Por eso se mantiene. Por eso no se cambia. Por eso es monopólica.
Después de
haber salido de prisión se tienen más probabilidades de volver a ella. Veamos
por qué:
·
Por el tipo de existencia (contra natura, inútil y
peligrosa) que hace llevar a los detenidos;
·
Por imponer coacciones violentas. Todo su
funcionamiento se desarrolla sobre el modo de abuso de poder;
·
Porque no salen de la cárcel sino con un pasaporte que
deben mostrar en todos los sitios donde van. La imposibilidad de encontrar
trabajo y la vagancia son los factores más frecuentes de la reincidencia;
·
La prisión fabrica indirectamente delincuentes al
hacer caer en la miseria a la familia del detenido. En este aspecto es en que
el crimen amenaza perpetuarse.
Todas
realidades de lo más cotidianas y comprobables. Hago dos salvedades: acá hay una
especie de sesgo que invita a pensar al criminal exclusivamente como hombre.

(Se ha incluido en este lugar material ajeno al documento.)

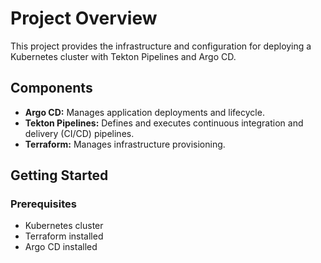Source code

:# Project Overview

This project provides the infrastructure and configuration for deploying a Kubernetes cluster with Tekton Pipelines and Argo CD.

## Components

* **Argo CD:** Manages application deployments and lifecycle.
* **Tekton Pipelines:** Defines and executes continuous integration and delivery (CI/CD) pipelines.
* **Terraform:** Manages infrastructure provisioning.

## Getting Started

### Prerequisites
* Kubernetes cluster
* Terraform installed
* Argo CD installed
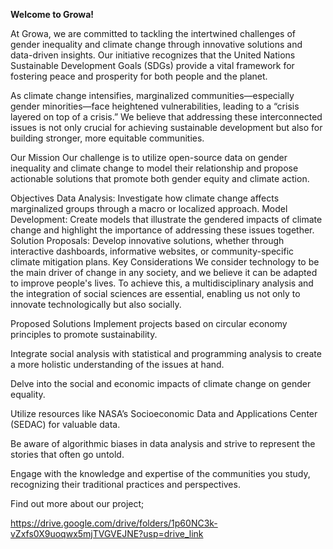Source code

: **Welcome to Growa!**

At Growa, we are committed to tackling the intertwined challenges of gender inequality and climate change through innovative solutions and data-driven insights. Our initiative recognizes that the United Nations Sustainable Development Goals (SDGs) provide a vital framework for fostering peace and prosperity for both people and the planet.

As climate change intensifies, marginalized communities—especially gender minorities—face heightened vulnerabilities, leading to a “crisis layered on top of a crisis.” We believe that addressing these interconnected issues is not only crucial for achieving sustainable development but also for building stronger, more equitable communities.

Our Mission
Our challenge is to utilize open-source data on gender inequality and climate change to model their relationship and propose actionable solutions that promote both gender equity and climate action.

Objectives
Data Analysis: Investigate how climate change affects marginalized groups through a macro or localized approach.
Model Development: Create models that illustrate the gendered impacts of climate change and highlight the importance of addressing these issues together.
Solution Proposals: Develop innovative solutions, whether through interactive dashboards, informative websites, or community-specific climate mitigation plans.
Key Considerations
We consider technology to be the main driver of change in any society, and we believe it can be adapted to improve people's lives. To achieve this, a multidisciplinary analysis and the integration of social sciences are essential, enabling us not only to innovate technologically but also socially.

Proposed Solutions
Implement projects based on circular economy principles to promote sustainability.

Integrate social analysis with statistical and programming analysis to create a more holistic understanding of the issues at hand.

Delve into the social and economic impacts of climate change on gender equality.

Utilize resources like NASA’s Socioeconomic Data and Applications Center (SEDAC) for valuable data.

Be aware of algorithmic biases in data analysis and strive to represent the stories that often go untold.

Engage with the knowledge and expertise of the communities you study, recognizing their traditional practices and perspectives.

Find out more about our project;

https://drive.google.com/drive/folders/1p60NC3k-vZxfs0X9uoqwx5mjTVGVEJNE?usp=drive_link
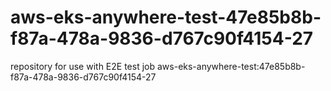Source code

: # aws-eks-anywhere-test-47e85b8b-f87a-478a-9836-d767c90f4154-27
repository for use with E2E test job aws-eks-anywhere-test:47e85b8b-f87a-478a-9836-d767c90f4154-27
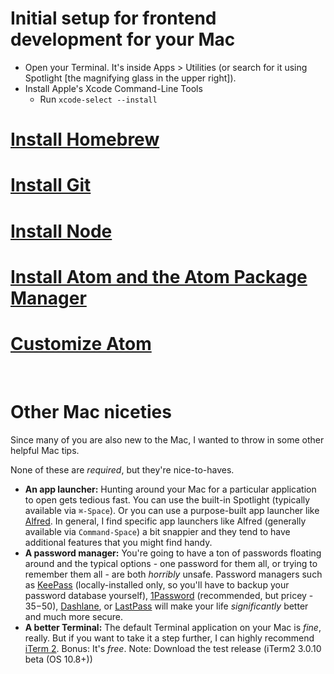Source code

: # Initial setup for frontend development for your Mac

* Open your Terminal. It's inside Apps > Utilities (or search for it using Spotlight [the magnifying glass in the upper right]).
* Install Apple's Xcode Command-Line Tools
  - Run `xcode-select --install`

# [Install Homebrew](./homebrew.md)
  
# [Install Git](./git.md)

# [Install Node](./node.md)

# [Install Atom and the Atom Package Manager](./atom.md)

# [Customize Atom](./atom.md#customize-atom)

&nbsp;
# Other Mac niceties

Since many of you are also new to the Mac, I wanted to throw in some other helpful Mac tips.

None of these are _required_, but they're nice-to-haves.

* **An app launcher:** Hunting around your Mac for a particular application to open gets tedious fast. You can use the built-in Spotlight (typically available via `⌘-Space`). Or you can use a purpose-built app launcher like [Alfred](http://www.alfredapp.com). In general, I find specific app launchers like Alfred (generally available via `Command-Space`) a bit snappier and they tend to have additional features that you might find handy.
* **A password manager:** You're going to have a ton of passwords floating around and the typical options - one password for them all, or trying to remember them all - are both _horribly_ unsafe. Password managers such as [KeePass](http://keepass.info/download.html) (locally-installed only, so you'll have to backup your password database yourself), [1Password](https://agilebits.com/onepassword) (recommended, but pricey - $35-$50), [Dashlane](http://lp.dashlane.com/cjv2/?utm_source=adwords&utm_campaign=US_Search_Brand_Exact&utm_medium=15594053097&utm_term=dashlane&gclid=CPWqiLWyl8YCFQYuaQodm0MA1g), or [LastPass](https://lastpass.com) will make your life _significantly_ better and much more secure.
* **A better Terminal:** The default Terminal application on your Mac is _fine_, really. But if you want to take it a step further, I can highly recommend [iTerm 2](https://www.iterm2.com). Bonus: It's _free_. Note: Download the test release (iTerm2 3.0.10 beta (OS 10.8+))
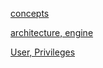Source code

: [concepts](concepts)

[architecture, engine](architecture,%20engine.md)

[User, Privileges](user,%20privileges.md)
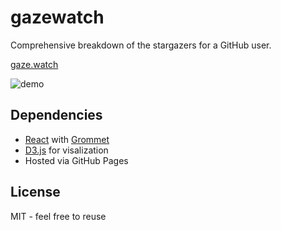 # gazewatch

Comprehensive breakdown of the stargazers for a  GitHub user.

[gaze.watch](https://gaze.watch)

![demo](docs/demo.gif)

## Dependencies

- [React](https://reactjs.org/) with [Grommet](https://v2.grommet.io/)
- [D3.js](https://d3js.org/) for visalization
- Hosted via GitHub Pages

## License

MIT - feel free to reuse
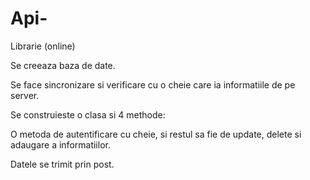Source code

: # Api-

Librarie (online)

Se creeaza baza de date.

Se face sincronizare si verificare cu o cheie care ia informatiile de pe server.

Se construieste o clasa si 4 methode:

O metoda de autentificare cu cheie, si restul sa fie de update, delete si adaugare a informatiilor.

Datele se trimit prin post.
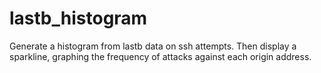 # lastb_histogram
Generate a histogram from lastb data on ssh attempts. Then display a sparkline, graphing the frequency of attacks against each origin address.
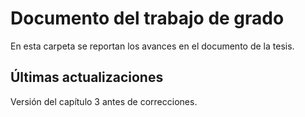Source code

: # Documento del trabajo de grado
En esta carpeta se reportan los avances en el documento de la tesis.

## Últimas actualizaciones 

Versión del capítulo 3 antes de correcciones.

También hay mujeres delincuentes, no hay género para el delito. Y me gustaría
dividir a los delincuentes entre lo que podría englobarse bajo el paraguas de
“robo” y, por otro lado, los asesinos o criminales (incluye a los violadores).
Porque no es lo mismo, sobre todo si hablamos de capacidad de reinserción
social.
En fin, por
todo lo expuesto, podemos comprobar tristemente que la penalidad, tal como se
ejecuta en la actualidad, tiene más de funcional que de efectiva. Es, en
síntesis, una manera –muy corrupta, por cierto-, de administrar los
ilegalismos, “de trazar límites de
tolerancia”, dice Foucault. Yo creo, humildemente, que la línea se fue
corriendo demasiado. Se permiten y se aceptan crímenes e infracciones a la ley
de la misma manera que un colador deja caer el agua de los fideos. Pasa todo.

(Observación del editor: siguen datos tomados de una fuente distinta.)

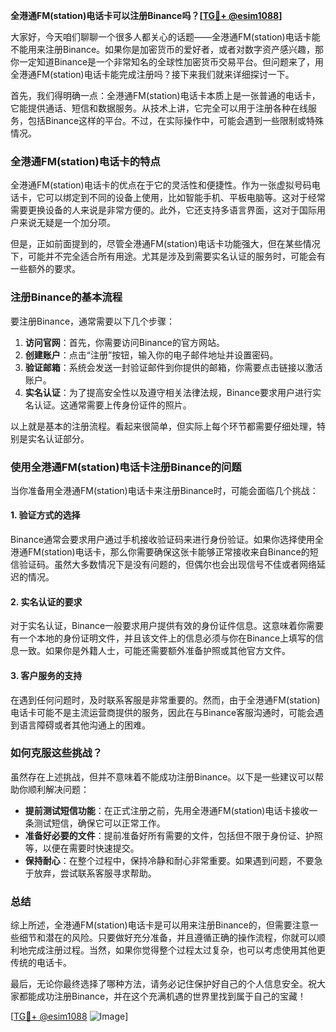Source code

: **全港通FM(station)电话卡可以注册Binance吗？[[TG💪+ @esim1088](https://t.me/s/esim1088)]**

大家好，今天咱们聊聊一个很多人都关心的话题——全港通FM(station)电话卡能不能用来注册Binance。如果你是加密货币的爱好者，或者对数字资产感兴趣，那你一定知道Binance是一个非常知名的全球性加密货币交易平台。但问题来了，用全港通FM(station)电话卡能完成注册吗？接下来我们就来详细探讨一下。

首先，我们得明确一点：全港通FM(station)电话卡本质上是一张普通的电话卡，它能提供通话、短信和数据服务。从技术上讲，它完全可以用于注册各种在线服务，包括Binance这样的平台。不过，在实际操作中，可能会遇到一些限制或特殊情况。

### 全港通FM(station)电话卡的特点

全港通FM(station)电话卡的优点在于它的灵活性和便捷性。作为一张虚拟号码电话卡，它可以绑定到不同的设备上使用，比如智能手机、平板电脑等。这对于经常需要更换设备的人来说是非常方便的。此外，它还支持多语言界面，这对于国际用户来说无疑是一个加分项。

但是，正如前面提到的，尽管全港通FM(station)电话卡功能强大，但在某些情况下，可能并不完全适合所有用途。尤其是涉及到需要实名认证的服务时，可能会有一些额外的要求。

### 注册Binance的基本流程

要注册Binance，通常需要以下几个步骤：

1. **访问官网**：首先，你需要访问Binance的官方网站。
2. **创建账户**：点击“注册”按钮，输入你的电子邮件地址并设置密码。
3. **验证邮箱**：系统会发送一封验证邮件到你提供的邮箱，你需要点击链接以激活账户。
4. **实名认证**：为了提高安全性以及遵守相关法律法规，Binance要求用户进行实名认证。这通常需要上传身份证件的照片。

以上就是基本的注册流程。看起来很简单，但实际上每个环节都需要仔细处理，特别是实名认证部分。

### 使用全港通FM(station)电话卡注册Binance的问题

当你准备用全港通FM(station)电话卡来注册Binance时，可能会面临几个挑战：

#### 1. 验证方式的选择
Binance通常会要求用户通过手机接收验证码来进行身份验证。如果你选择使用全港通FM(station)电话卡，那么你需要确保这张卡能够正常接收来自Binance的短信验证码。虽然大多数情况下是没有问题的，但偶尔也会出现信号不佳或者网络延迟的情况。

#### 2. 实名认证的要求
对于实名认证，Binance一般要求用户提供有效的身份证件信息。这意味着你需要有一个本地的身份证明文件，并且该文件上的信息必须与你在Binance上填写的信息一致。如果你是外籍人士，可能还需要额外准备护照或其他官方文件。

#### 3. 客户服务的支持
在遇到任何问题时，及时联系客服是非常重要的。然而，由于全港通FM(station)电话卡可能不是主流运营商提供的服务，因此在与Binance客服沟通时，可能会遇到语言障碍或者其他沟通上的困难。

### 如何克服这些挑战？

虽然存在上述挑战，但并不意味着不能成功注册Binance。以下是一些建议可以帮助你顺利解决问题：

- **提前测试短信功能**：在正式注册之前，先用全港通FM(station)电话卡接收一条测试短信，确保它可以正常工作。
- **准备好必要的文件**：提前准备好所有需要的文件，包括但不限于身份证、护照等，以便在需要时快速提交。
- **保持耐心**：在整个过程中，保持冷静和耐心非常重要。如果遇到问题，不要急于放弃，尝试联系客服寻求帮助。

### 总结

综上所述，全港通FM(station)电话卡是可以用来注册Binance的，但需要注意一些细节和潜在的风险。只要做好充分准备，并且遵循正确的操作流程，你就可以顺利地完成注册过程。当然，如果你觉得整个过程太过复杂，也可以考虑使用其他更传统的电话卡。

最后，无论你最终选择了哪种方法，请务必记住保护好自己的个人信息安全。祝大家都能成功注册Binance，并在这个充满机遇的世界里找到属于自己的宝藏！

[[TG💪+ @esim1088](https://t.me/s/esim1088) ![Image](https://i.postimg.cc/4NQfJmqS/Snipaste-2025-05-13-00-14-12.png)]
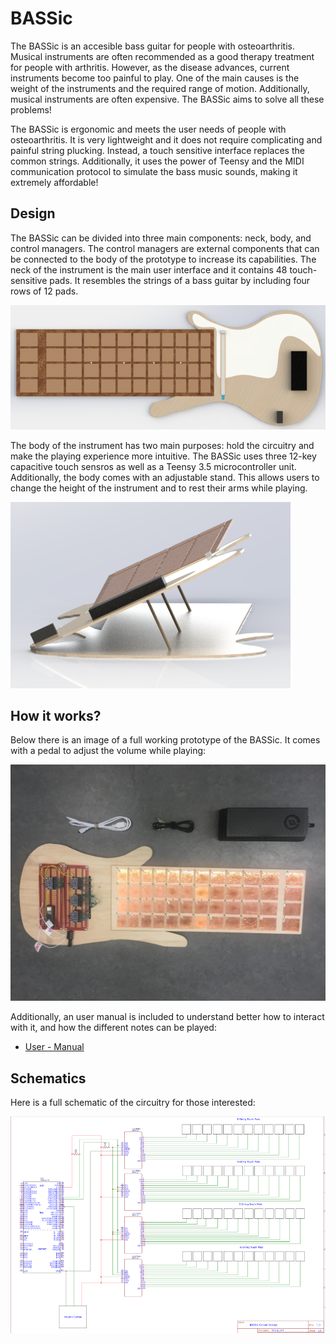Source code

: # BASSic

The BASSic is an accesible bass guitar for people with osteoarthritis. Musical instruments are often recommended as a good therapy treatment for people with arthritis. However, as the disease advances, current instruments become too painful to play. One of the main causes is the weight of the instruments and the required range of motion. Additionally, musical instruments are often expensive. The BASSic aims to solve all these problems!

The BASSic is ergonomic and meets the user needs of people with osteoarthritis. It is very lightweight and it does not require complicating and painful string plucking. Instead, a touch sensitive interface replaces the common strings. Additionally, it uses the power of Teensy and the MIDI communication protocol to simulate the bass music sounds, making it extremely affordable!

## Design

The BASSic can be divided into three main components: neck, body, and control managers. The control managers are external components that can be connected to the body of the prototype to increase its capabilities. The neck of the instrument is the main user interface and it contains 48 touch-sensitive pads. It resembles the strings of a bass guitar by including four rows of 12 pads.  

![BASSic - Top View](final_design_top.PNG)

The body of the instrument has two main purposes: hold the circuitry and make the playing experience more intuitive. The BASSic uses three 12-key capacitive touch sensros as well as a Teensy 3.5 microcontroller unit. Additionally, the body comes with an adjustable stand. This allows users to change the height of the instrument and to rest their arms while playing.

![BASSic - Side View](final_design_side.PNG)


## How it works?

Below there is an image of a full working prototype of the BASSic. It comes with a pedal to adjust the volume while playing:

![BASSic - Prototype](prototype.jpg)

Additionally, an user manual is included to understand better how to interact with it, and how the different notes can be played:

- [User - Manual](User-Manual.pdf)

## Schematics

Here is a full schematic of the circuitry for those interested:

![BASSic - Schematic](schematic.PNG)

No hay límite, no hay barrera. ¿Hasta cuándo? Fíjense qué maravillosa esta
reflexión de Foucault, a la cual adhiero profundamente: “En el fondo, la existencia del delito manifiesta afortunadamente una incomprensibilidad de la naturaleza
humana, hay que ver en él, más que una flaqueza o una enfermedad, una
energía que se yergue, una protesta resonante de la individualidad humana.

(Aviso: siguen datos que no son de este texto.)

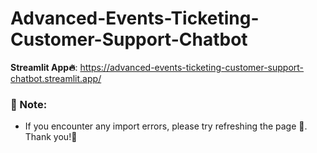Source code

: # Advanced-Events-Ticketing-Customer-Support-Chatbot
**Streamlit App🔥**: https://advanced-events-ticketing-customer-support-chatbot.streamlit.app/

### **🔔 Note:**
- If you encounter any import errors, please try refreshing the page 🔄. Thank you!🌹
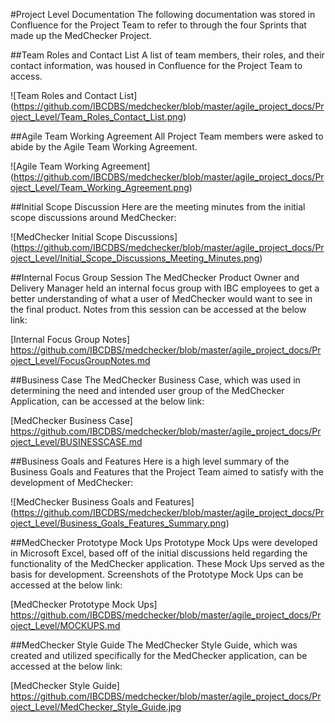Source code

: #Project Level Documentation
The following documentation was stored in Confluence for the Project Team to refer to through the four Sprints that made up the MedChecker Project.

##Team Roles and Contact List
A list of team members, their roles, and their contact information, was housed in Confluence for the Project Team to access.

![Team Roles and Contact List]
(https://github.com/IBCDBS/medchecker/blob/master/agile_project_docs/Project_Level/Team_Roles_Contact_List.png)

##Agile Team Working Agreement
All Project Team members were asked to abide by the Agile Team Working Agreement.

![Agile Team Working Agreement]
(https://github.com/IBCDBS/medchecker/blob/master/agile_project_docs/Project_Level/Team_Working_Agreement.png)

##Initial Scope Discussion
Here are the meeting minutes from the initial scope discussions around MedChecker:

![MedChecker Initial Scope Discussions]
(https://github.com/IBCDBS/medchecker/blob/master/agile_project_docs/Project_Level/Initial_Scope_Discussions_Meeting_Minutes.png)

##Internal Focus Group Session
The MedChecker Product Owner and Delivery Manager held an internal focus group with IBC employees to get a better understanding of what a user of MedChecker would want to see in the final product. Notes from this session can be accessed at the below link:

[Internal Focus Group Notes] https://github.com/IBCDBS/medchecker/blob/master/agile_project_docs/Project_Level/FocusGroupNotes.md

##Business Case
The MedChecker Business Case, which was used in determining the need and intended user group of the MedChecker Application, can be accessed at the below link:

[MedChecker Business Case] https://github.com/IBCDBS/medchecker/blob/master/agile_project_docs/Project_Level/BUSINESSCASE.md

##Business Goals and Features
Here is a high level summary of the Business Goals and Features that the Project Team aimed to satisfy with the development of MedChecker:

![MedChecker Business Goals and Features]
(https://github.com/IBCDBS/medchecker/blob/master/agile_project_docs/Project_Level/Business_Goals_Features_Summary.png)

##MedChecker Prototype Mock Ups
Prototype Mock Ups were developed in Microsoft Excel, based off of the initial discussions held regarding the functionality of the MedChecker application. These Mock Ups served as the basis for development. Screenshots of the Prototype Mock Ups can be accessed at the below link:

[MedChecker Prototype Mock Ups] https://github.com/IBCDBS/medchecker/blob/master/agile_project_docs/Project_Level/MOCKUPS.md

##MedChecker Style Guide
The MedChecker Style Guide, which was created and utilized specifically for the MedChecker application, can be accessed at the below link:

[MedChecker Style Guide] https://github.com/IBCDBS/medchecker/blob/master/agile_project_docs/Project_Level/MedChecker_Style_Guide.jpg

Puede, por lo tanto, ocurrir que el delito constituya un instrumento político
que será eventualmente precioso para la liberación de nuestra sociedad. Los
grandes crímenes no como monstruosidades sino como la reacción fatal y la
rebelión de lo reprimido”.
Perfecta
síntesis. Incluso convoca y cita a la teoría psicoanalítica de Freud, tan
fundamental para este análisis. Por eso me centro tanto en los crímenes. Como
dije en algún post anterior, nos están interpelando. Esos crímenes que vemos en
la tele todos los días, que nos asustan, que nos remueven los sentimientos más
hondos y oscuros, nos están hablando. Es “nuestra” forma de pedir ayuda.
Porque los
criminales son “uno de nosotros”. Porque el monstruo habita en cada uno de
nosotros. Porque la naturaleza humana es originariamente y fatalmente salvaje.
Porque lo reprimido, cuanto más amenazado se sienta, más puja por salir.